- Education: Cornell University

= Vaddey Ratner =

Cambodian-American novelist

Vaddey Ratner is a Cambodian–American author and novelist.

==Career==
Her first novel In the Shadow of the Banyan was a finalist for the 2013 Hemingway Foundation/PEN Award and the 2013 Book of the Year Indies Choice Book Award. It was also one of five books that received an Adult Debut Honor Award from the American Booksellers Association. Her second novel Music of the Ghosts, published in 2017, was longlisted for the Aspen Words Literary Prize of 2018.

==Personal life==
Vaddey Ratner (née Vaddey Ayuravann Sisowath) is a war refugee and a survivor of the Khmer Rouge genocide. Born into the Sisowath line of the royal family in Cambodia, Ratner was five years old when the Khmer Rouge seized power in 1975, and for the next four years, she and her family endured forced labor, starvation, and violent persecution. In 1979, after the Khmer Rouge regime collapsed, she and her mother survived, while the rest of her immediate family had perished, along with more than a million other Cambodians. Shortly after, the two fled Cambodia, escaping across the border to the Khao I Dang refugee camp in Thailand. In 1981, she immigrated to the United States and lived with her mother in Missouri. After graduating from high school as her class valedictorian in 1990, Ratner attended Cornell University, where she graduated summa cum laude, specializing in Asian history and literature.

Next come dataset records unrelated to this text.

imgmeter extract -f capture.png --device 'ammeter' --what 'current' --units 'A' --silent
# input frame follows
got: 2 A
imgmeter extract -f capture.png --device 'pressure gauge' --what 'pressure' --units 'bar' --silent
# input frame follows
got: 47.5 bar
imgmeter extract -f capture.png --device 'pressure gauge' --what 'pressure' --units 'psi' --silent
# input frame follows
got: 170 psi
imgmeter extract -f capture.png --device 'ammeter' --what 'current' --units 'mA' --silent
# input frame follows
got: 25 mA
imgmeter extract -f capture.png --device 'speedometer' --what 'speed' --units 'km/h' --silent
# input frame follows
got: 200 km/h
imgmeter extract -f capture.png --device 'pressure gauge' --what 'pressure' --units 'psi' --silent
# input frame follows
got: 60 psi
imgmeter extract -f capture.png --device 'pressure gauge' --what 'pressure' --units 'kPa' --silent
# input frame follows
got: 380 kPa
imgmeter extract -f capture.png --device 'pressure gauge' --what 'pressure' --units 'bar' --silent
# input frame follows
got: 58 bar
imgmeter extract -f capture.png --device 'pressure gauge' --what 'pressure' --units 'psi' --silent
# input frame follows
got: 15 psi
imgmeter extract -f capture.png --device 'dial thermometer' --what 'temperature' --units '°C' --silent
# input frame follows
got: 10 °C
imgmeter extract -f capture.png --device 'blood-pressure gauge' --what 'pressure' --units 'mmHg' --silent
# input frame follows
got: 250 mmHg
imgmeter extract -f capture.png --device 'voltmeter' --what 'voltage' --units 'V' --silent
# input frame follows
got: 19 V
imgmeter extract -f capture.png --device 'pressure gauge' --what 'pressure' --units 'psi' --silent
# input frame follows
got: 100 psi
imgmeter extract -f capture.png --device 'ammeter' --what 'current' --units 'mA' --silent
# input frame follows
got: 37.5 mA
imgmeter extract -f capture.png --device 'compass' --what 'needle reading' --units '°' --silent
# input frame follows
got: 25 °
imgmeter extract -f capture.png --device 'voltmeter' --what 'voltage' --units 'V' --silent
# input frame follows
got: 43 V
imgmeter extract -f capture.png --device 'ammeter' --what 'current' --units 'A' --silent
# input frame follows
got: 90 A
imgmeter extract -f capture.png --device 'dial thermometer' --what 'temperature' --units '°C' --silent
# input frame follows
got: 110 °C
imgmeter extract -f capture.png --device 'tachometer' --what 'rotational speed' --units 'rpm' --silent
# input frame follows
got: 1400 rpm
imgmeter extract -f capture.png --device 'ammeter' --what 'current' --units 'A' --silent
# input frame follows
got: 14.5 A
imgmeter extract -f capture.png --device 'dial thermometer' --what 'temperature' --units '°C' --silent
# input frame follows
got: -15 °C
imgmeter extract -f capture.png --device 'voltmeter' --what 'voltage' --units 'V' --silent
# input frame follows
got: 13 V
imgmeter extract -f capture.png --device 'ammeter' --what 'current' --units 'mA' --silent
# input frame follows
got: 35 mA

After graduating from Cornell University, Ratner lived in the Washington D.C. area while working in international affairs. Over the years, she and her husband Blake Ratner, founder of Collaborating for Resilience, an international environmental policy initiative, and their daughter have lived in Malaysia, Thailand, and Cambodia. She and her family now reside in Potomac, Maryland.